If you set up all correctly, mplayer, xine and totem can handle japanese anime-filenames. Audacious can play funny-char-mp3s. Scribus can make a nice russian brochure combined with some eye-pleasing korean.

So, what if you've got an english keyboard, but you want to type japanese?

That's the last thing you'll need in a truely multilingual environment: Something not just to input a single char or two but to type with a foreign keyboard. This is done with "input methods". Essentially, it's a software translator which translates the official transliteration "language" into the orginal characters or symbols. WTF does that mean? Well, with a roman-character keyboard, there is no japanese, isn't it? So, if you're going to write an email in japanese, you'll type "hey dude!" no, ok, you'll type konnichi wa literally. The input method will translate this - if enabled - on the fly into the japanese string matching this transliteration. In chinese, you'll write "ni hao" and get a list of matching chinese symbols to "ni" and to "hao" and you'll have to choose the right one.

This is done by "scim" (http://www.scim-im.org) and its backends for many languages. Most distributions already got packages for scim - as a Slackware user, you'll have to check which backends exactly exist for scim and if necessary compile it. To use scim with Gnome, see my .i18n above. KDE-users have "skim" or start scim -d in their autostart file. You always need scim itself, the backend (usally a library with a translation table somewhere) and a scim-thebackend-packages - for japanese scim, anthy and scim-anthy for example.

After installation and start of the scim-daemon, scim shows a little icon on your desktop and can be configured. To activate it, press a keyboard shortcut and after pressing it ALL typing will be interpreted as to be translated by scim. Careful.

The keyboard shortcut can be configured and is usally per default ctrl-space. Scim has to configured properly, please google first for details. (This would be an entire new article to explain all the stuff.) And btw - the transliteration is not some random "I'll just type japanese like it sounds to my ear.." - you'll use in Scim the official transliterations - sometimes more than one is supported. If you learn those languages as a non-native, you'll learn this usally also.

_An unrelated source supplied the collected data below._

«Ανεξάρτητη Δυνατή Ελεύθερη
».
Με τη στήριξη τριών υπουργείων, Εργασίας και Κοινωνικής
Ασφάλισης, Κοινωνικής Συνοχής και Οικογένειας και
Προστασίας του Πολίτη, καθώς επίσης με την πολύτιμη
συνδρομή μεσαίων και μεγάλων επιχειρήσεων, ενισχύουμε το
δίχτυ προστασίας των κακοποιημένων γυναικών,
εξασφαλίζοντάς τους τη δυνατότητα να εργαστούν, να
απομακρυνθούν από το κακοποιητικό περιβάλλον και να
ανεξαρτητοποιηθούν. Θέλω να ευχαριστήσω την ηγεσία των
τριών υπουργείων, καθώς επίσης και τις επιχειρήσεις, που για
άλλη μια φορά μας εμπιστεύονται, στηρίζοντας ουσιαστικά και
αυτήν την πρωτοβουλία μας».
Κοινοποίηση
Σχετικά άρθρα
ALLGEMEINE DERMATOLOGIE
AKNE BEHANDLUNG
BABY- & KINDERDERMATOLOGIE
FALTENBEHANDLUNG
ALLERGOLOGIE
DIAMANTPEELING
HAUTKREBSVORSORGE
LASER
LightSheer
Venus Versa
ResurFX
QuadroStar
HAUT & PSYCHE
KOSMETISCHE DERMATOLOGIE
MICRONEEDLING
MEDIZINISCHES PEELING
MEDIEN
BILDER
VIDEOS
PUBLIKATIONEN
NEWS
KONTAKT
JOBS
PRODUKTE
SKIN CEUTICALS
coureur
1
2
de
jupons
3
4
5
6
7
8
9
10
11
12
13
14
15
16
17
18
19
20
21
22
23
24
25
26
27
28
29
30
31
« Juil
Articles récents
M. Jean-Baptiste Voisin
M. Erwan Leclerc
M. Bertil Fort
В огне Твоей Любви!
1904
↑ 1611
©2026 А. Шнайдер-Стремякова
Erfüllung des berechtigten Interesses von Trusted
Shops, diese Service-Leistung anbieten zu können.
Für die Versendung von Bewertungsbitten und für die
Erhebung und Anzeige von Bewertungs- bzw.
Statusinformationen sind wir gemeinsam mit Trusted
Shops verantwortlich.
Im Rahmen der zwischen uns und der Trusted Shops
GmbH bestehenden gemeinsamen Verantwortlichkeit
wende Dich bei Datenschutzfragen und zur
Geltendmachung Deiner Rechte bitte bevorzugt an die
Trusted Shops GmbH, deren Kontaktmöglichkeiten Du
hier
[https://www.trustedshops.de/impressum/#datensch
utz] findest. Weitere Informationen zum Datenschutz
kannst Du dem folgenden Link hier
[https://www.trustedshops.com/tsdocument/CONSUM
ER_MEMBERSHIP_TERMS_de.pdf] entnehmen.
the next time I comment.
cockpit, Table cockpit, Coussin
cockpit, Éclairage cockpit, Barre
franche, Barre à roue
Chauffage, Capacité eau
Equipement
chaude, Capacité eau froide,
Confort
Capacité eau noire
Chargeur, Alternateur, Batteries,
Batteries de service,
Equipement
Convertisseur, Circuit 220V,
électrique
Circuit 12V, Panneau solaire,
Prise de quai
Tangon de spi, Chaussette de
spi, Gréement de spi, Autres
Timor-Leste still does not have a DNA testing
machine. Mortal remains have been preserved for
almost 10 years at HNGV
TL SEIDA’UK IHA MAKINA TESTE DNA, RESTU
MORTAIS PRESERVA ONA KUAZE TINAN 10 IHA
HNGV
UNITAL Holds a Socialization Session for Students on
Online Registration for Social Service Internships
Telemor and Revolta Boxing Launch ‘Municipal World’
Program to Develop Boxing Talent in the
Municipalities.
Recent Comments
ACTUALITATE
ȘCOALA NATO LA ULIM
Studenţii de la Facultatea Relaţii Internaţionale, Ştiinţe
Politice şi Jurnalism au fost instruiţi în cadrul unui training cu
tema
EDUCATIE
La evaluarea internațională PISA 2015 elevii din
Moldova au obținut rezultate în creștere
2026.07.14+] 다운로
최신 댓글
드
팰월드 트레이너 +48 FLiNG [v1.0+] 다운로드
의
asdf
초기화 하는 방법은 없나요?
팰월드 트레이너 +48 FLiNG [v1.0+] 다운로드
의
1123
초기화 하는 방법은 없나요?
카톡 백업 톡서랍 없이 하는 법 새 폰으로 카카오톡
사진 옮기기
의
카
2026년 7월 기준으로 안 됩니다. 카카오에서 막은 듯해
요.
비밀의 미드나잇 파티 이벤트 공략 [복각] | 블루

At last: I use Unicode only in a user's environment, not as root. This might be paranoid, but Unicode has at least 20 versions of "space" and "dots" and things like that and I simply don't know if all services and servers and config files actually would read a strangely encoded "space" as a "space". Nevertheless, most programming languages I know of support Unicode in many ways - variables may contain funny chars and regular expressions can match code points and things like that. From a serving point of view, Qmail for example supports IDN since.. the stone age (yes, it happens that you proudly send a mail from mutt to a unicode-domain-adress and you're going to be rejected by your mail relay, because the installed exim didn't support IDN at this time... ) and also does Apache. Samba and NFS support Unicode - I don't know how well.

Ok, this was just an overview - if you REALLY want the details:

http://www.cl.cam.ac.uk/~mgk25/unicode.html

Markus Kuhn's Unicode FAQ will answer more than you ever wanted to know about Unicode, UTF-8 and funny chars you can't even read.

But the spam looks WAY nicer though...

(If you've got the right font...)

JZL240I-U · 10-12-2007, 06:43 AM

Thanks for posting this.

A little OT as an aside: I exported my bookmarks from Firefox 1.5 to IE6.0 SP1 and back to Firefox 2.0.6(7). Now some of them have funny characters in their titles like "System Administrator\'s Guide (FAQs.org)" for http://www.faqs.org/docs/linux_admin/ -- any idea how to get rid of that?

JZL240I-U · 10-12-2007, 06:53 AM

Thanks for posting this.

A little OT as an aside: I exported my bookmarks from Firefox 1.5 to IE6.0 SP1 and back to Firefox 2.0.6(7). Now some of them have funny characters in their titles like "System Administrator\&\#\3\9\;s Guide (FAQs.org)" (backslashes added by me to preserve the characters which otherwise get changed to the proper "'") -- any idea how to get rid of that?